GOD'S WAY TO A NEW YOU
Dick Winn, Pacific Press, Mountain View, California, 1979, 171 pages, $1.00.
Using the analogy of restoring antique cars, Winn unfolds the encouraging story of how God restores sinners. Replete with down-to-earth illustrations from real life in the now, the book goes back to the original rebellion in heaven to emphasize the good news of Christ's coming to earth to bring salvation and restoration. The accent is on how God can do for us that which we cannot do for ourselves.
Winn shows how God's great plan for ancient Israel will ultimately succeed through spiritual Israel. This topic leads into a discussion of the messages of the three angels of Revelation 14, with special attention to the great truth of righteousness by faith, and the assurance of Christ's second advent.
The closing chapters deal with the completed restoration as presented in Revelation 20-22.
Various elements in the book encourage thoughtful reading—frequent lists of provocative questions, true or false statements, and line drawings.

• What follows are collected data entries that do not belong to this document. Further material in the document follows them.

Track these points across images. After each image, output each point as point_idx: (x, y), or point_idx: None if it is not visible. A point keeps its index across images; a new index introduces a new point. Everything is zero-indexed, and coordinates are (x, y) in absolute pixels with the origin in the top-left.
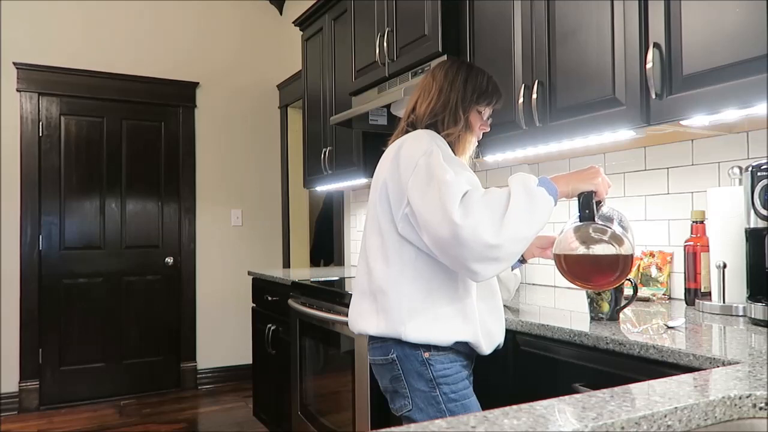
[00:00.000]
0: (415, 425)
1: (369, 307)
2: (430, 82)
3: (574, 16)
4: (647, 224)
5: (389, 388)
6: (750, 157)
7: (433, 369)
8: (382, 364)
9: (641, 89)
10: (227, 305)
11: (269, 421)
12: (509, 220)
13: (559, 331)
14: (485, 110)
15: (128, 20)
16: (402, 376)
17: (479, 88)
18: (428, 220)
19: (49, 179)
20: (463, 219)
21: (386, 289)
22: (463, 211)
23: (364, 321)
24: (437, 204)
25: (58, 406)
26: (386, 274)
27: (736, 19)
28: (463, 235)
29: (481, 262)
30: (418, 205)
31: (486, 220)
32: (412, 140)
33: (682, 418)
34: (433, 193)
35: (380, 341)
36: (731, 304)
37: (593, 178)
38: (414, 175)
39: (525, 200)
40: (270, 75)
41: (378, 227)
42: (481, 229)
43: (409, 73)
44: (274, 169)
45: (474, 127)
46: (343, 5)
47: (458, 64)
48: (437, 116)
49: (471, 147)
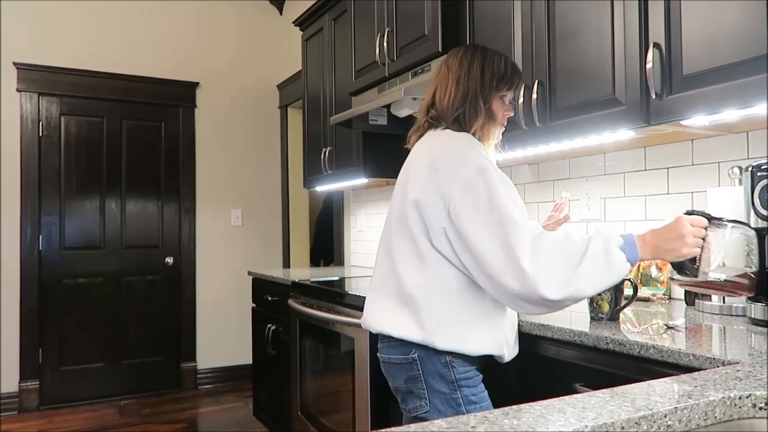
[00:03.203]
0: (415, 425)
1: (395, 309)
2: (446, 73)
3: (574, 16)
4: (647, 224)
5: (402, 388)
6: (750, 157)
7: (455, 371)
8: (398, 363)
9: (641, 89)
10: (227, 305)
11: (269, 421)
12: (577, 278)
13: (560, 331)
14: (507, 95)
15: (128, 20)
16: (421, 377)
17: (498, 73)
18: (491, 260)
19: (49, 179)
20: (532, 266)
21: (418, 297)
22: (532, 257)
23: (388, 322)
24: (503, 246)
25: (58, 406)
26: (418, 283)
27: (736, 19)
28: (527, 282)
29: (530, 306)
30: (476, 238)
31: (553, 275)
32: (458, 149)
33: (682, 418)
34: (498, 230)
35: (399, 341)
36: (731, 304)
37: (682, 246)
38: (465, 195)
39: (600, 264)
40: (270, 75)
41: (408, 232)
42: (544, 281)
43: (409, 73)
44: (274, 169)
45: (497, 115)
46: (343, 5)
47: (472, 50)
48: (459, 109)
49: (495, 137)
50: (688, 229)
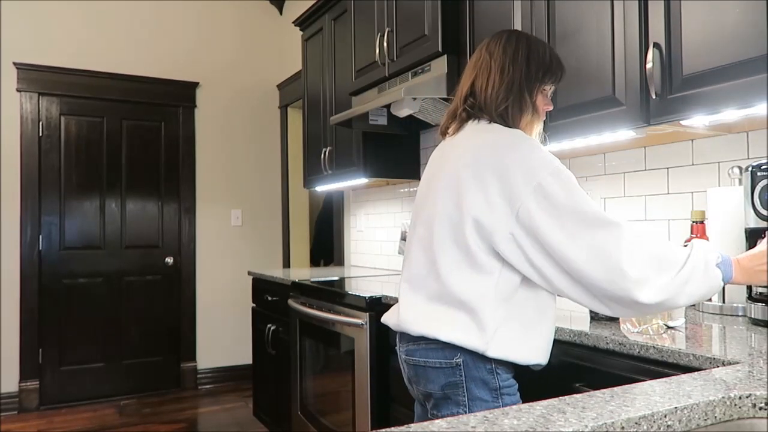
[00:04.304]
0: (415, 425)
1: (445, 312)
2: (488, 60)
3: (574, 16)
4: (647, 224)
5: (438, 394)
6: (750, 157)
7: (500, 378)
8: (438, 368)
9: (641, 89)
10: (227, 305)
11: (269, 421)
12: (674, 286)
13: (559, 331)
14: (550, 88)
15: (128, 20)
16: (463, 383)
17: (543, 65)
18: (582, 264)
19: (49, 179)
20: (632, 269)
21: (471, 301)
22: (630, 260)
23: (434, 324)
24: (598, 249)
25: (58, 406)
26: (470, 288)
27: (736, 19)
28: (623, 284)
29: (620, 308)
30: (560, 245)
31: (652, 277)
32: (519, 147)
33: (682, 418)
34: (586, 233)
35: (442, 344)
36: (731, 304)
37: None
38: (537, 196)
39: (700, 276)
40: (270, 75)
41: (453, 236)
42: (639, 286)
43: (409, 73)
44: (274, 169)
45: (540, 110)
46: (343, 5)
47: (516, 37)
48: (503, 102)
49: (538, 130)
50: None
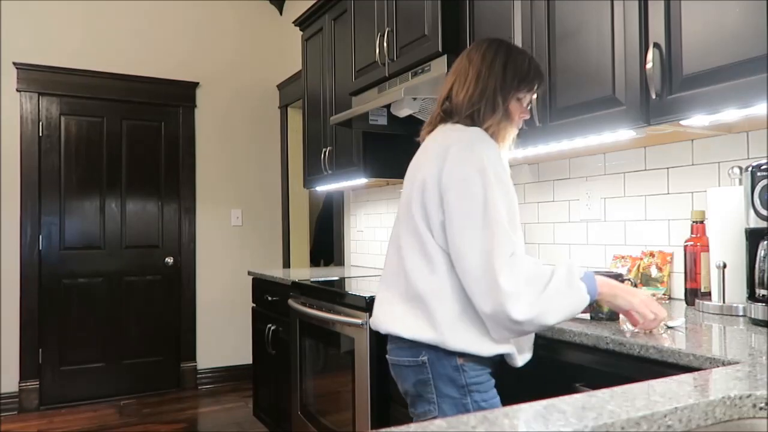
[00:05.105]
0: (415, 425)
1: (405, 310)
2: (466, 66)
3: (574, 16)
4: (647, 224)
5: (412, 392)
6: (750, 157)
7: (466, 375)
8: (408, 366)
9: (641, 89)
10: (227, 305)
11: (269, 421)
12: (542, 301)
13: (559, 331)
14: (526, 96)
15: (128, 20)
16: (431, 381)
17: (520, 73)
18: (469, 260)
19: (49, 179)
20: (506, 283)
21: (428, 296)
22: (508, 274)
23: (399, 323)
24: (484, 252)
25: (58, 406)
26: (428, 281)
27: (736, 19)
28: (498, 298)
29: (495, 324)
30: (459, 234)
31: (522, 293)
32: (465, 144)
33: (682, 418)
34: (484, 235)
35: (409, 342)
36: (731, 304)
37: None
38: (460, 188)
39: (564, 289)
40: (270, 75)
41: (415, 228)
42: (512, 301)
43: (409, 73)
44: (274, 169)
45: (514, 116)
46: (343, 5)
47: (496, 45)
48: (474, 105)
49: (511, 137)
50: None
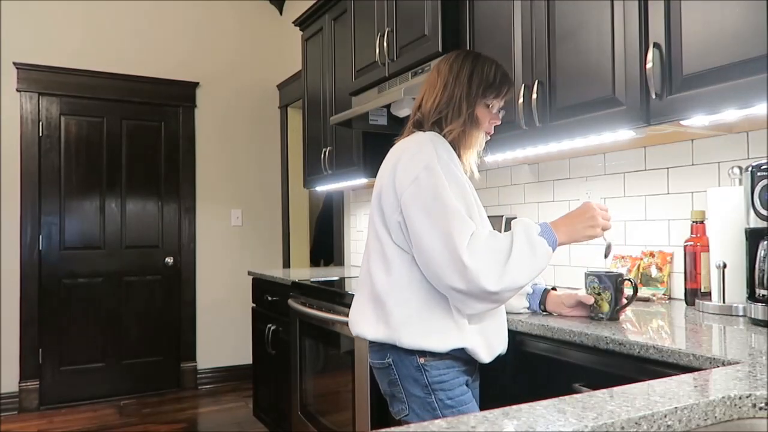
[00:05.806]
0: (415, 425)
1: (369, 311)
2: (435, 77)
3: (574, 16)
4: (647, 224)
5: (387, 392)
6: (750, 157)
7: (428, 375)
8: (379, 368)
9: (641, 89)
10: (227, 305)
11: (269, 421)
12: (510, 269)
13: (559, 331)
14: (494, 103)
15: (128, 20)
16: (398, 381)
17: (486, 81)
18: (431, 248)
19: (49, 179)
20: (471, 261)
21: (385, 295)
22: (470, 253)
23: (364, 325)
24: (444, 236)
25: (58, 406)
26: (385, 281)
27: (736, 19)
28: (467, 276)
29: (475, 302)
30: (419, 226)
31: (490, 267)
32: (414, 148)
33: (682, 418)
34: (441, 222)
35: (378, 345)
36: (731, 304)
37: (591, 221)
38: (413, 187)
39: (527, 251)
40: (270, 75)
41: (376, 233)
42: (484, 275)
43: (409, 73)
44: (274, 169)
45: (482, 121)
46: (343, 5)
47: (463, 56)
48: (441, 113)
49: (479, 142)
50: (597, 211)
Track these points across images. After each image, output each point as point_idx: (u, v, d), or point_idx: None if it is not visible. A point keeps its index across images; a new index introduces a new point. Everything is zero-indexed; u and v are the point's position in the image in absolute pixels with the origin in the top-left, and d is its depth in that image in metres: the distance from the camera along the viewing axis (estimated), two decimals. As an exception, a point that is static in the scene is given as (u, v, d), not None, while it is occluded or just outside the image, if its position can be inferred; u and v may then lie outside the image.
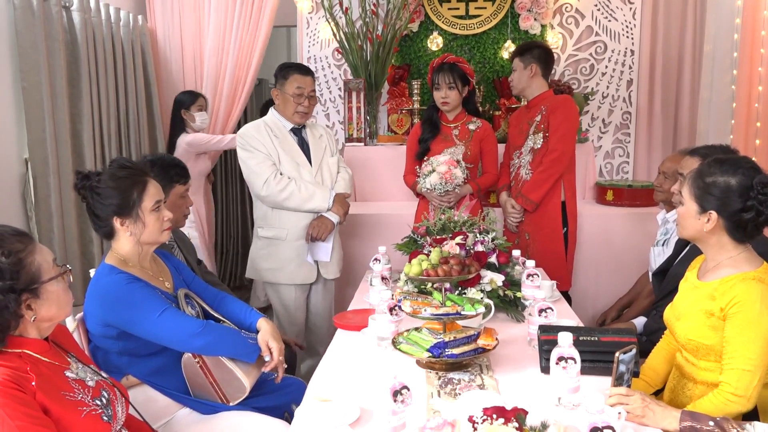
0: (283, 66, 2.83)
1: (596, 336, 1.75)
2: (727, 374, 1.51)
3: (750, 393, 1.47)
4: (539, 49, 3.10)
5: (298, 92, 2.74)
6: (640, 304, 2.78)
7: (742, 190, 1.53)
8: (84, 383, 1.39)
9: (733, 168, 1.55)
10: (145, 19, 4.05)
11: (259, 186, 2.70)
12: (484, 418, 1.20)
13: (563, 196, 3.12)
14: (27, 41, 2.79)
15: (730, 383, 1.49)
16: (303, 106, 2.77)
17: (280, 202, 2.71)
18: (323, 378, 1.75)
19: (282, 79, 2.77)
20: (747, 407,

Winn's background includes teaching and authoring religious textbooks. He is presently associated with Weimar Institute, in northern California, a unique health and educational enterprise.
A BOLD ONE FOR GOD
Charles G. Edwards, Pacific Press, Mountain View, California, 1979, 160 pages, $4.50.

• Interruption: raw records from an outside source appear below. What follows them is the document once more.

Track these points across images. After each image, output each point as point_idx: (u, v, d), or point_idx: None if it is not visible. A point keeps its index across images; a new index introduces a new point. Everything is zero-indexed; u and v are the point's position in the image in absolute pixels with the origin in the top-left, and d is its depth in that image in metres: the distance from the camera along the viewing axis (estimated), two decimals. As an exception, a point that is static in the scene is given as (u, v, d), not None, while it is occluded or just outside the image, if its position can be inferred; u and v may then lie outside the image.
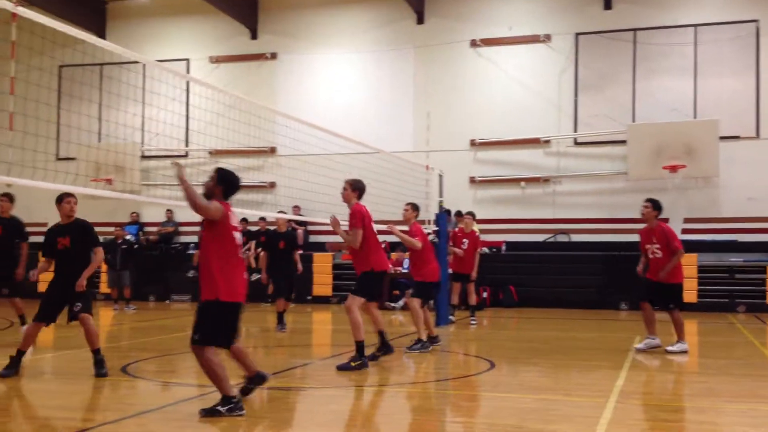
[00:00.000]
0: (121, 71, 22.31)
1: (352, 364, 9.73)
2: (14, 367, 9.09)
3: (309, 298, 21.63)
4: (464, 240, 16.18)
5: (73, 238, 9.26)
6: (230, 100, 13.31)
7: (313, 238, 22.87)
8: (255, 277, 22.03)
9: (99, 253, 9.38)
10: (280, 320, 14.63)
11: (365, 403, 8.25)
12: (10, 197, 13.18)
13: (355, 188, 10.26)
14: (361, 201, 10.34)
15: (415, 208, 12.34)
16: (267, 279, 15.18)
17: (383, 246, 10.78)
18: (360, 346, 9.79)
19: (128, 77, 21.62)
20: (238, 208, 16.95)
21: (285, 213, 15.35)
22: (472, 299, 16.40)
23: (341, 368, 9.65)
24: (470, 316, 16.29)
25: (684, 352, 11.43)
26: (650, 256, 11.63)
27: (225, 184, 7.36)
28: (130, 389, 8.77)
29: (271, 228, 16.73)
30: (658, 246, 11.49)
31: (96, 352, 9.18)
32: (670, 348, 11.43)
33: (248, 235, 22.55)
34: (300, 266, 15.24)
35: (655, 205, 11.69)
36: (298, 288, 17.22)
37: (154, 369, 10.20)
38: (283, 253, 14.72)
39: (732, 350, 12.51)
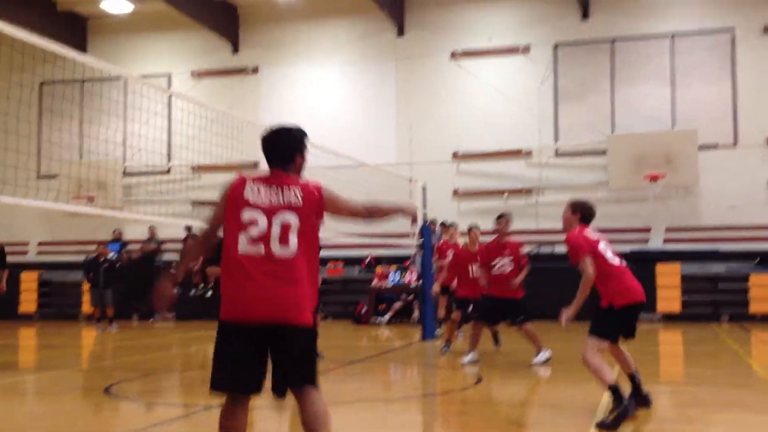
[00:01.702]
0: (103, 87, 22.21)
1: (612, 416, 7.12)
2: None
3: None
4: (449, 251, 16.11)
5: None
6: (213, 115, 13.28)
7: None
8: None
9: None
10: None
11: (353, 420, 8.21)
12: None
13: (576, 210, 7.90)
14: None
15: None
16: None
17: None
18: (614, 390, 7.30)
19: (110, 93, 21.55)
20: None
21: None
22: (441, 312, 16.08)
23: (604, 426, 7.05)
24: (457, 329, 16.24)
25: (548, 359, 11.34)
26: (497, 271, 11.51)
27: None
28: (114, 410, 8.70)
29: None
30: (510, 259, 11.47)
31: None
32: (536, 360, 11.30)
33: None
34: None
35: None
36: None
37: (138, 389, 10.12)
38: None
39: (717, 360, 12.55)
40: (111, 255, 20.89)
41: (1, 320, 17.88)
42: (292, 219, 4.61)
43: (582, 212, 7.93)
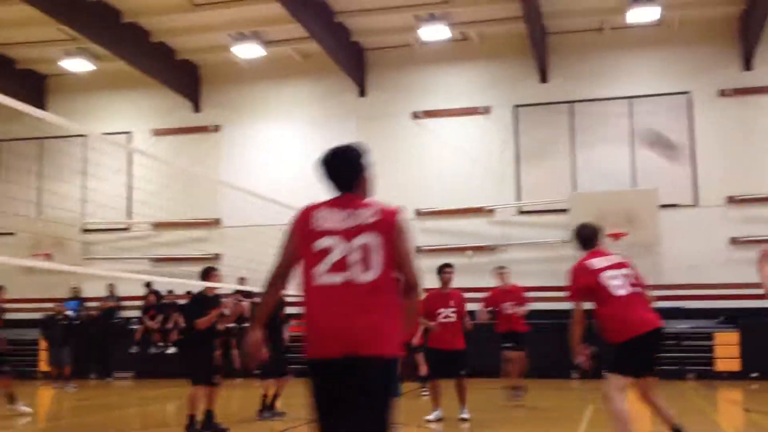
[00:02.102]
0: (61, 144, 22.06)
1: None
2: None
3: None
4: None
5: None
6: (174, 172, 13.20)
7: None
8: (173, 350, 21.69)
9: None
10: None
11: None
12: None
13: (575, 238, 7.89)
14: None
15: None
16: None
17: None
18: None
19: (69, 150, 21.37)
20: (181, 278, 16.69)
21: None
22: (423, 369, 16.05)
23: None
24: (421, 387, 16.11)
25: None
26: (442, 320, 11.51)
27: None
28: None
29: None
30: (454, 310, 11.50)
31: None
32: (464, 415, 11.40)
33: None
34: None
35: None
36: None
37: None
38: (281, 324, 13.34)
39: (684, 418, 12.44)
40: (69, 312, 20.54)
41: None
42: (372, 240, 4.26)
43: (579, 238, 7.74)
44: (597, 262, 7.35)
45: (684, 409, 13.40)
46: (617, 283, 7.21)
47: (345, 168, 4.57)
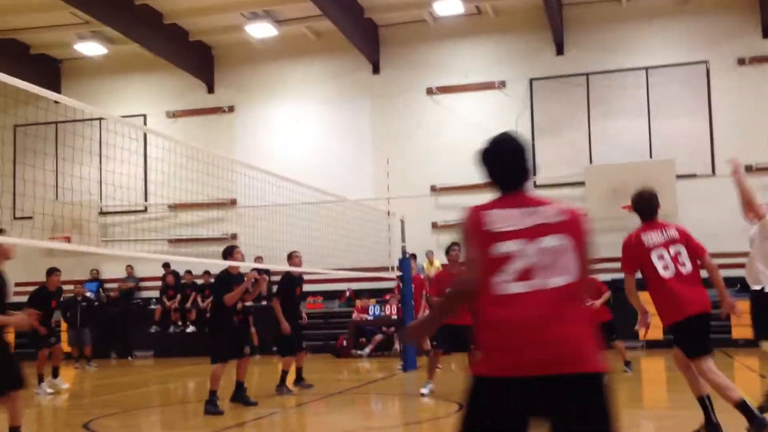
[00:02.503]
0: (76, 128, 22.12)
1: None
2: None
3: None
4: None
5: None
6: (189, 153, 13.23)
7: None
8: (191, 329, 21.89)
9: None
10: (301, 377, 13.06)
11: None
12: None
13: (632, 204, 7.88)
14: None
15: None
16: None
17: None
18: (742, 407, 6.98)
19: (85, 133, 21.45)
20: (199, 258, 16.79)
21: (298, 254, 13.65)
22: (426, 345, 15.86)
23: None
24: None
25: None
26: None
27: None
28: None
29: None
30: None
31: None
32: None
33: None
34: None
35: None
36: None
37: (116, 425, 9.95)
38: (300, 300, 13.63)
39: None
40: (88, 294, 20.76)
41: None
42: (560, 242, 3.70)
43: (635, 207, 7.57)
44: (651, 238, 7.23)
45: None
46: (663, 264, 7.14)
47: (520, 160, 3.95)
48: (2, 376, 7.36)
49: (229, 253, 11.05)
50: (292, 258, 12.83)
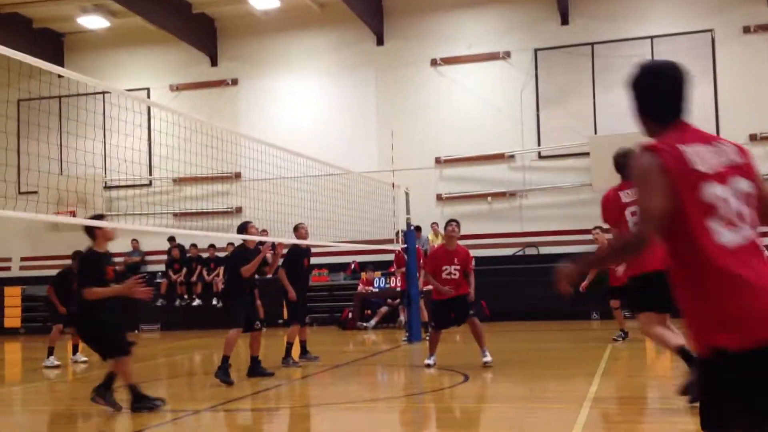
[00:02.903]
0: (79, 102, 22.12)
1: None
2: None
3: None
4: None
5: None
6: (193, 125, 13.22)
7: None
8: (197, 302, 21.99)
9: None
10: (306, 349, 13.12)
11: (340, 420, 8.15)
12: None
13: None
14: None
15: None
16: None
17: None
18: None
19: (89, 107, 21.43)
20: (204, 231, 16.78)
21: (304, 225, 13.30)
22: (425, 315, 15.87)
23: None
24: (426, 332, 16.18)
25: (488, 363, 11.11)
26: (445, 277, 11.25)
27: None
28: (101, 417, 8.61)
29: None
30: (457, 267, 11.21)
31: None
32: (486, 359, 11.07)
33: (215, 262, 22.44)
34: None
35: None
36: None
37: (124, 397, 10.02)
38: (307, 272, 13.69)
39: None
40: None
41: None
42: (748, 186, 3.18)
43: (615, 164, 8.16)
44: (623, 195, 7.44)
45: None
46: (633, 220, 7.14)
47: (687, 86, 3.50)
48: (110, 345, 8.67)
49: (244, 229, 11.27)
50: (298, 230, 12.91)
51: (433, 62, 22.80)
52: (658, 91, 3.44)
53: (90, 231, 9.01)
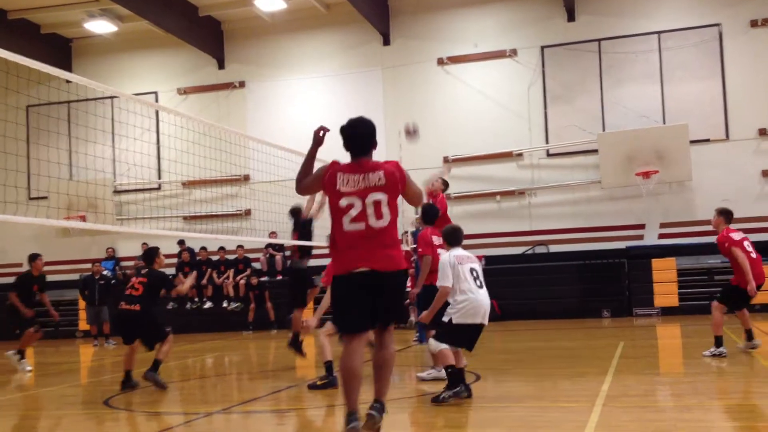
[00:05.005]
0: (88, 107, 22.20)
1: None
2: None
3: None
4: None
5: None
6: (202, 129, 13.27)
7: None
8: (233, 305, 21.98)
9: None
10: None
11: (352, 422, 8.16)
12: None
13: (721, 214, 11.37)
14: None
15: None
16: None
17: None
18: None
19: (97, 112, 21.51)
20: (214, 234, 16.80)
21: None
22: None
23: None
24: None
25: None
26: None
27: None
28: (114, 421, 8.65)
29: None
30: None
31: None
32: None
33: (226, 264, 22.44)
34: None
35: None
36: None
37: (137, 401, 10.05)
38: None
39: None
40: (106, 272, 20.91)
41: (0, 341, 17.89)
42: None
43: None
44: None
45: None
46: None
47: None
48: (153, 337, 10.59)
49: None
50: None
51: (440, 61, 22.81)
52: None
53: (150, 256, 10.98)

Yvonne Davy, Pacific Press, Mountain View, California, 1979, 126 pages, $4.50.
The story of the Reformation is one that continues to inspire hearts to courage and loyalty. These two books, written in narrative style with youth as well as adults in mind, portray vividly some of the great events that are the heritage of Protestantism.
A Bold One for God is a gripping account of John Knox, one of the lesser known Reformation figures. His flight from England just in time to escape the imprisonment and death that came to Lady Jane Grey, Ridley, Latimer, and others provides action and excitement; his work in Geneva and subsequently in Scotland makes an absorbing account. It was he who declared, "Give me Scotland or I die." Knox was not only a Reformer but also a great statesman and patriot.
Charles Edwards, an ordained minister and public relations secretary of the Northern California Conference of Seventh-day Adventists, writes from a background of extended research in this period of church history. He has packed a tremendous amount of historical data into the book's 160 pages, and has done so in a style that keeps the interest.
Frau Luther is the equally exciting story of Katharina von Bora, a nun who with eleven others escaped convent life to pursue, at the risk of their lives, the truths of the Reformation. Ultimately Kathe became the wife of Martin Luther and thus "first lady of the Reformation." Yvonne Davy, the author, has gathered into this small volume a wealth of information bearing on the exciting experiences of Dr. Luther, but from the unusual perspective of his oft-forgotten wife.
LET'S FAN THE FLAME
Dick Jewett, Review and Herald Publishing Association, Washington, D.C., 1979, 142 pages, $5.95.
In some ways this is a disturbing book because the author asks some disturbing questions—What is the mission of the church? Where does the laity fit in? How can we put it all together and finish the task? Apparently inspired by the document "Evangelism and Finishing God's Work," adopted by the 1976 Annual Council, this author ably points up the fact that that document has not yet had the impact on the church that is potentially inherent in it.
The cover states, "This is a book that may not please all, but it will prompt the reader to admit that present attitudes, incentives, methods, and goals are, in many cases, in need of examining, and revising." Although Jewett seems sometimes to talk to ministers and at other times to the laity, the entire book ought to be pondered by both. Jewett presents more than a challenge to finish the Adventist task; he deals with the nuts and bolts of getting it done.
He presently serves as campus pastor at Auburn Adventist Academy, Auburn, Washington. Youth counseling is a special interest; he currently writes such a counseling column for These Times magazine, and has conducted radio talk shows and hot-line telephone service for troubled youth.